En début de semaine, les intersyndicales de PH auraient déjà obtenu de fixer le temps de travail hebdomadaire des PH à 5 demi-journées, mais sans pour autant obtenir de décompte horaire. Le Snphare a également produit un texte qui a été lu ce mardi 16 juin, lors de la réunion multilatérale du « pilier 1 » du Ségur de la Santé. Celui-ci plaide pour une définition de la durée des « obligations de service » d’un PH et revient sur les revendications du syndicat pour assainir la carrière du praticien hospitalier et en garantir l’attractivité :

- clarification du temps de travail : détermination de la durée légale des obligations de service (unité de compte et modalité de décompte) ;
- correction du décrochage des salaires, pour un traitement à hauteur des compétences et responsabilités, indexée au coût de la vie ;
- reconnaissance de la pénibilité imposée par la permanence des soins ;
- sécurisation de la formation continue (sanctuarisation du financement et du temps de la formation médicale continue).
 
Pour le Snphare, la première revendication (clarification du temps de travail) est une « mesure majeure de simplification », une solution d’assainissement du dialogue social qui a pour finalité de « débloquer de multiples situations locales qui envahissent le dialogue social et qui cristallisent des mécontentements en l’absence de solution régulée ». Il s’agit de dire quelle est la durée des obligations de service d’un PH avec une unité de compte universelle : l’heure. La réforme des retraites a proposé une démarche similaire avec l’introduction d’une unité de compte universelle : le point.

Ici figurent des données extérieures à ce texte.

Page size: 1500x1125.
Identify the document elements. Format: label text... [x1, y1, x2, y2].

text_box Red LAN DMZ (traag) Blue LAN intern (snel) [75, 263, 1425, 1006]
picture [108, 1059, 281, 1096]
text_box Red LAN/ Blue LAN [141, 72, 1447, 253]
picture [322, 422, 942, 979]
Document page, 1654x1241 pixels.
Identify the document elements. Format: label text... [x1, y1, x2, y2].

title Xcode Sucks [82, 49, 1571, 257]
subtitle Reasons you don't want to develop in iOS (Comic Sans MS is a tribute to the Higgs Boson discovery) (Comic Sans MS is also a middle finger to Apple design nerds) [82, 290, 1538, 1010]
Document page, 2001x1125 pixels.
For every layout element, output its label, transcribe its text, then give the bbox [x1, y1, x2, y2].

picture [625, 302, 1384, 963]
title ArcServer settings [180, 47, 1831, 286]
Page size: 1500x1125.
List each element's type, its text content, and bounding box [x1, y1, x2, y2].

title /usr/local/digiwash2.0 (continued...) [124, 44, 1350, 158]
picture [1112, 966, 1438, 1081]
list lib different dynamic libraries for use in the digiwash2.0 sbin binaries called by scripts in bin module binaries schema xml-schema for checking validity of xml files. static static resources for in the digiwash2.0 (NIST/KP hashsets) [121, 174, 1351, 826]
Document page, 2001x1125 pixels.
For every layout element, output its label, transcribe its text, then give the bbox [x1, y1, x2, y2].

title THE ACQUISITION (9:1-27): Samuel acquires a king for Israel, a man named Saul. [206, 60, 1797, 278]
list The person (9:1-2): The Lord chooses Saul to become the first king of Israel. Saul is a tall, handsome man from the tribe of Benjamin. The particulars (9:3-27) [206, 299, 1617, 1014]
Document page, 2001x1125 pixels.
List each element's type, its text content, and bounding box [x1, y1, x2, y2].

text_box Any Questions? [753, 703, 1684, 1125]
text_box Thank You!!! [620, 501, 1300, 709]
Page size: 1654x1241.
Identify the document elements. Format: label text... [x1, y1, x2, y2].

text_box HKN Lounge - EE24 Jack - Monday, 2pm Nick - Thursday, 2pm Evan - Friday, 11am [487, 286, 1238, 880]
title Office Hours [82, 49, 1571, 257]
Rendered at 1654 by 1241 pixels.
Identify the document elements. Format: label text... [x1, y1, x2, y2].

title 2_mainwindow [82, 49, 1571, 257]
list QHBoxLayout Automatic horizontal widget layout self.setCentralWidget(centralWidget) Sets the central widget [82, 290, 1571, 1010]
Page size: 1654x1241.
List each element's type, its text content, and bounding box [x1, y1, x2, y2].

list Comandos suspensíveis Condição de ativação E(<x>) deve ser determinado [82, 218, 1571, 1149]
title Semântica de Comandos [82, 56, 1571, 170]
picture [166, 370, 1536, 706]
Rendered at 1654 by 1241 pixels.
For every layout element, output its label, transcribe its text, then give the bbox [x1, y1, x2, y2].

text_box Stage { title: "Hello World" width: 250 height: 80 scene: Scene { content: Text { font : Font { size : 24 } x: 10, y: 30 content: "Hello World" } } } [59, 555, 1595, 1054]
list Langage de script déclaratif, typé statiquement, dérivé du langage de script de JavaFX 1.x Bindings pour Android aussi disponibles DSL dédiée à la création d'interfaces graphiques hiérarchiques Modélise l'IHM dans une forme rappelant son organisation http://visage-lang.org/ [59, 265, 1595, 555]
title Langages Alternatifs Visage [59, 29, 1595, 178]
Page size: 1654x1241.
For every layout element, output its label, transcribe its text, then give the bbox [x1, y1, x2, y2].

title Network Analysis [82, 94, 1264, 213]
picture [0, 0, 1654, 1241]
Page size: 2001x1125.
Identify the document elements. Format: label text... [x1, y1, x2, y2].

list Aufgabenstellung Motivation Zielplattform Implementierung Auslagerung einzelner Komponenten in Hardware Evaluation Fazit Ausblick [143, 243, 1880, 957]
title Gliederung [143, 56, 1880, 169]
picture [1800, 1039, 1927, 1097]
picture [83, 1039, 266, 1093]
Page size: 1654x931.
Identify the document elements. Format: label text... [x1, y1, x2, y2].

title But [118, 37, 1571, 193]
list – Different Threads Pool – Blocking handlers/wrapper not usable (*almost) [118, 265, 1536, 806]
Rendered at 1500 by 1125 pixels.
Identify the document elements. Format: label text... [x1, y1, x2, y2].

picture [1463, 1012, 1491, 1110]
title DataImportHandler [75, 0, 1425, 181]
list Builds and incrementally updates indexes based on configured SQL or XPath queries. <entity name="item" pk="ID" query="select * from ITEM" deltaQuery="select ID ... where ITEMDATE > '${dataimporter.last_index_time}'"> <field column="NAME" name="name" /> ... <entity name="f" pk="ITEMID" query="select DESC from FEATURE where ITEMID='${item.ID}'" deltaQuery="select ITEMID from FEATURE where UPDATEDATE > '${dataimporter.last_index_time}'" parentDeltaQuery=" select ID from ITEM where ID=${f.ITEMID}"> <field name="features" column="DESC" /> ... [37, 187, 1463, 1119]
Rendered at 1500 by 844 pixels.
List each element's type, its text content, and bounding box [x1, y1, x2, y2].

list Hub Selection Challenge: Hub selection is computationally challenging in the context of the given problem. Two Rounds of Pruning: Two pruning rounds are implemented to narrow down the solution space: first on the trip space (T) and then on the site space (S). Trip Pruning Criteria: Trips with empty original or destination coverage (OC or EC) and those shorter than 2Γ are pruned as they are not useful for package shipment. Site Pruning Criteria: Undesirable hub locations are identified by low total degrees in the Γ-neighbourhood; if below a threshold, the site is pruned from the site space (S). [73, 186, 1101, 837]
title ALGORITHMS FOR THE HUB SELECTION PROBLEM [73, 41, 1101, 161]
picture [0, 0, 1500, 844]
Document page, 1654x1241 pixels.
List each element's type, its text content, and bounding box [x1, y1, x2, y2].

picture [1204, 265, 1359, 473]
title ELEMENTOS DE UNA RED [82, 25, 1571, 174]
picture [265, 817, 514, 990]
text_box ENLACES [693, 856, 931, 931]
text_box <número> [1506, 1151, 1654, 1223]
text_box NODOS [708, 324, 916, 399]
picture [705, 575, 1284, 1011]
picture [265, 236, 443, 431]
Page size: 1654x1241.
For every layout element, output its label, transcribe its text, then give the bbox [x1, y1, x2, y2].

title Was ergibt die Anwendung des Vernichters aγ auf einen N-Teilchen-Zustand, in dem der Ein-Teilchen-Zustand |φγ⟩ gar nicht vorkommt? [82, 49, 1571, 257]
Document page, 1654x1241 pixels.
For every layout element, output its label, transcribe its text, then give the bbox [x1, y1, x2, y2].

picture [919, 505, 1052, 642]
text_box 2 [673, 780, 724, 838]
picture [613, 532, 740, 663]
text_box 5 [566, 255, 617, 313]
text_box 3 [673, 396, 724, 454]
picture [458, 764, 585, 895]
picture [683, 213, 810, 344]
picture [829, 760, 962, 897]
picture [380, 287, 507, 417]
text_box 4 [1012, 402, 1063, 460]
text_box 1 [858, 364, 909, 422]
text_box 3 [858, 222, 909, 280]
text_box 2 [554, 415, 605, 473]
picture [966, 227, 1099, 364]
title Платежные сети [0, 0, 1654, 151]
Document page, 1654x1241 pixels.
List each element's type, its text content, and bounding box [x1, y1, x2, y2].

La demi-journée est has been

Il serait également possible de continuer à se référer à une unité de compte qui est la journée (comme les contrats cadre), mais, à ce moment-là, que faire de la demi-journée qui est « plus longue la nuit que le jour » ?, s’interroge le syndicat qui précise que cette demi-journée est « plus courte pour les activités publiques et plus longue dès qu’il s’agit d’une activité libérale à l’hôpital ». Conclusion du syndicat cette définition de l’unité de compte du travail n’est pas opérationnelle dans un monde moderne, où, sur toute la surface du globe, les lois du travail utilisent l’unité de compte horaire.
 
En clair : « La demi-journée est une unité de compte d’un autre âge qui empêche la modernisation de l’organisation de l’hôpital », résume le Snphare qui demande donc que « les obligations de service d’un PH soient définies réglementairement et avec une unité de compte universelle, l’heure ou la journée. »
 
Et de conclure : « L’époque où la durée du travail était rythmée par les saisons et la durée de l’ensoleillement est maintenant un temps révolu ».